I was curious to see what the cost is of accessing a data member through a pointer compared with not through a pointer, so came up with this test:
#include <iostream>
struct X{
int a;
};
int main(){
X* xheap = new X();
std::cin >> xheap->a;
volatile int x = xheap->a;
X xstack;
std::cin >> xstack.a;
volatile int y = xstack.a;
}
the generated x86 is:
int main(){
push rbx
sub rsp,20h
X* xheap = new X();
mov ecx,4
call qword ptr [__imp_operator new (013FCD3158h)]
mov rbx,rax
test rax,rax
je main+1Fh (013FCD125Fh)
xor eax,eax
mov dword ptr [rbx],eax
jmp main+21h (013FCD1261h)
xor ebx,ebx
std::cin >> xheap->a;
mov rcx,qword ptr [__imp_std::cin (013FCD3060h)]
mov rdx,rbx
call qword ptr [__imp_std::basic_istream<char,std::char_traits<char> >::operator>> (013FCD3070h)]
volatile int x = xheap->a;
mov eax,dword ptr [rbx]
X xstack;
std::cin >> xstack.a;
mov rcx,qword ptr [__imp_std::cin (013FCD3060h)]
mov dword ptr [x],eax
lea rdx,[xstack]
call qword ptr [__imp_std::basic_istream<char,std::char_traits<char> >::operator>> (013FCD3070h)]
volatile int y = xstack.a;
mov eax,dword ptr [xstack]
mov dword ptr [x],eax
It looks like the non-pointer access takes two instructions, compared to oneinstruction for the access through a pointer.

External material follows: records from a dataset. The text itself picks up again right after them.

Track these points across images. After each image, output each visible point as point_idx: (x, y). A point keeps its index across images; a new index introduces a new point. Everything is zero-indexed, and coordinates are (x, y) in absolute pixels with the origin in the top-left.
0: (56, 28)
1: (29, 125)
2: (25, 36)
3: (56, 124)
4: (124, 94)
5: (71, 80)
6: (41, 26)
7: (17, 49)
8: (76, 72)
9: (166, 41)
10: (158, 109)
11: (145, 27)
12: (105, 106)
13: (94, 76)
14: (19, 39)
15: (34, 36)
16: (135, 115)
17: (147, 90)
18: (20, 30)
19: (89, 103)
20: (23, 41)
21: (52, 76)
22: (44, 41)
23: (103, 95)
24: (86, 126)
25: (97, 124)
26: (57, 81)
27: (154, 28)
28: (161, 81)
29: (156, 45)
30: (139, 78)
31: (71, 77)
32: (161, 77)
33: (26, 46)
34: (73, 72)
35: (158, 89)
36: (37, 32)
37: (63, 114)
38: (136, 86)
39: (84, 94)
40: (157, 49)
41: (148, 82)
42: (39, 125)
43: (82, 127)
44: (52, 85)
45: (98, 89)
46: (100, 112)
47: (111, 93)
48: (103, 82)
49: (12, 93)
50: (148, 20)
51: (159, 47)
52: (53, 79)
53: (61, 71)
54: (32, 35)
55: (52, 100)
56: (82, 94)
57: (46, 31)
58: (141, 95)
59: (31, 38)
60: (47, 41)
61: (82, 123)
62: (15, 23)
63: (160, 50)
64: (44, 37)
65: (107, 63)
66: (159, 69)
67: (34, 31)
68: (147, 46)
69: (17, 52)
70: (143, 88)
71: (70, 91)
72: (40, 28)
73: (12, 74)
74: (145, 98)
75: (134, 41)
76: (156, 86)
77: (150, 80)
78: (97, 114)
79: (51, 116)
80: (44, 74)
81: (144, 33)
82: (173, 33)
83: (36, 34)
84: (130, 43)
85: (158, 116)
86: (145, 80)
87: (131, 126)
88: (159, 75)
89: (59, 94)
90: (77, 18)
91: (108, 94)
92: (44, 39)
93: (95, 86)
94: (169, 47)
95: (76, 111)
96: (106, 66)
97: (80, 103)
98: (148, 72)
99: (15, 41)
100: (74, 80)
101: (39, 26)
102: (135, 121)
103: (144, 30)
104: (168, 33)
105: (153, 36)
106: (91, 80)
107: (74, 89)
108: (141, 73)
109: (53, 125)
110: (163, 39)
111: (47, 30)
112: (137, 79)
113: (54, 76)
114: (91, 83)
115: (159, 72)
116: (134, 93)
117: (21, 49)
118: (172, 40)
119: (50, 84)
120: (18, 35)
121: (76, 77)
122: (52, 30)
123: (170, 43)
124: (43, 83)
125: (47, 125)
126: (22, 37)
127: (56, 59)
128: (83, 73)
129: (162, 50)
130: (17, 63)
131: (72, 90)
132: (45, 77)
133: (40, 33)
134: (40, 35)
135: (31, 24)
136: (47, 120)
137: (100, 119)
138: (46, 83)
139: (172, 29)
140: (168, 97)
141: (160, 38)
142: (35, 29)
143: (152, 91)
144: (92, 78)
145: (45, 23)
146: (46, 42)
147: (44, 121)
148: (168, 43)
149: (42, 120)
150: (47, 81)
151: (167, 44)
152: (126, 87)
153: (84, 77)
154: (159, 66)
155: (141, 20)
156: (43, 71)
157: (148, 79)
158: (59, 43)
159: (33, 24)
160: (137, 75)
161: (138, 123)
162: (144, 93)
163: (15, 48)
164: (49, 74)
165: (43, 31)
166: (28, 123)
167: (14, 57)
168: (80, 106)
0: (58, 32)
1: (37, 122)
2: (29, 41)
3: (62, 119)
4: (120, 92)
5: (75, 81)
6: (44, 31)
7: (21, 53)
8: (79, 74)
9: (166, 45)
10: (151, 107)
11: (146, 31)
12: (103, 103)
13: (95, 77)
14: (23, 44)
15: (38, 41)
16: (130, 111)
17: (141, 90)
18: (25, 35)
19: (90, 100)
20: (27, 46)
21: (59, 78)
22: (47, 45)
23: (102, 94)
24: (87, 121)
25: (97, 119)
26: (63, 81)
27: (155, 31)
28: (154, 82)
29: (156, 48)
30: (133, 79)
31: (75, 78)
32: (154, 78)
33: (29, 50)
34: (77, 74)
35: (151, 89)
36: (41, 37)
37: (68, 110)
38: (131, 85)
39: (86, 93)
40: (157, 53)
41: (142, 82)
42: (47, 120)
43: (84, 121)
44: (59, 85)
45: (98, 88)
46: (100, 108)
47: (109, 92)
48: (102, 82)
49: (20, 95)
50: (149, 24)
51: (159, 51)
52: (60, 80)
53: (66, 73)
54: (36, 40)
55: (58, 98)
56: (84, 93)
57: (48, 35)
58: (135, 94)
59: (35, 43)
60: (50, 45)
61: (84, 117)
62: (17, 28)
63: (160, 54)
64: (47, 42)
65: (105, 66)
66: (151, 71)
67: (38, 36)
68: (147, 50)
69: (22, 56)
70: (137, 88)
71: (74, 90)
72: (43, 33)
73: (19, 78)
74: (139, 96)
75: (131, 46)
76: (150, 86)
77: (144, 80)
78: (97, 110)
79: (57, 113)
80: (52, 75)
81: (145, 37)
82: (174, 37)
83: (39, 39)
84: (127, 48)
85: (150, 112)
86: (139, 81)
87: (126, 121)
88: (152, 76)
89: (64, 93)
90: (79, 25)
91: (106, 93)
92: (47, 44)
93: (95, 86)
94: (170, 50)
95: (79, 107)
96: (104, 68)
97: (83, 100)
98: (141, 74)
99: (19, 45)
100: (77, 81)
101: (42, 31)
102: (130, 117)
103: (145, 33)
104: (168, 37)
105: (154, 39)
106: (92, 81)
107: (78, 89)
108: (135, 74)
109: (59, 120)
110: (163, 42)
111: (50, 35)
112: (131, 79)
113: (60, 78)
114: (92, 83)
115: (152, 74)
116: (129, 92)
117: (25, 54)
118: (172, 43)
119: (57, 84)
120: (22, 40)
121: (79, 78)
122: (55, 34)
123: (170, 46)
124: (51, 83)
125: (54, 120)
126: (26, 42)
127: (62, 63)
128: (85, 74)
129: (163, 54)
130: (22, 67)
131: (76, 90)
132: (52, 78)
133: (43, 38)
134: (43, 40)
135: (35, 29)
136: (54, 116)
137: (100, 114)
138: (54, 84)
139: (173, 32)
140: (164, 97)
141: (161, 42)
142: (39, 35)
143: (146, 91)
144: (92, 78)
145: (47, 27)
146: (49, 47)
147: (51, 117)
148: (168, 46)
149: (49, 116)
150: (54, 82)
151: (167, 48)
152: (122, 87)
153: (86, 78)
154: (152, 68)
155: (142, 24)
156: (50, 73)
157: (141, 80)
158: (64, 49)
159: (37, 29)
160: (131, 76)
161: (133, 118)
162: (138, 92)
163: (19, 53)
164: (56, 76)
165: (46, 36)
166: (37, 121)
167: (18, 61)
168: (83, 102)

Could somebody please tell me why this is and which would take fewer CPU cycles to retrieve?
I am trying to understand if pointers do incur more CPU instructions/cycles when accessing data members through them as opposed to non-pointer-access.
That's a terrible test.
The complete assignment to x
is this:
mov eax,dword ptr [rbx]
mov dword ptr [x],eax
(the compiler is allowed to re-order the instructions somewhat, and has).
The assignment to y
(which the compiler has given the same address as x
) is
mov eax,dword ptr [xstack]
mov dword ptr [x],eax
which is almost the same (read memory pointed to by register, write to the stack).
The first one would be more complicated except that the compiler kept xheap
in register rbx
after the call to new
, so it doesn't need to re-load it.
In either case I would be more worried about whether any of those accesses misses the L1 or L2 caches than about the precise instructions. (The processor doesn't even directly execute those instructions, they get converted internally to a different instruction set, and it may execute them in a different order.)
Accessing via a pointer instead of directly accessing from the stack costs you one extra indirection in the worst case (fetching the pointer). This is almost always irrelevant in itself; you need to look at your whole algorithm and how it works with the processor's caches and branch prediction logic.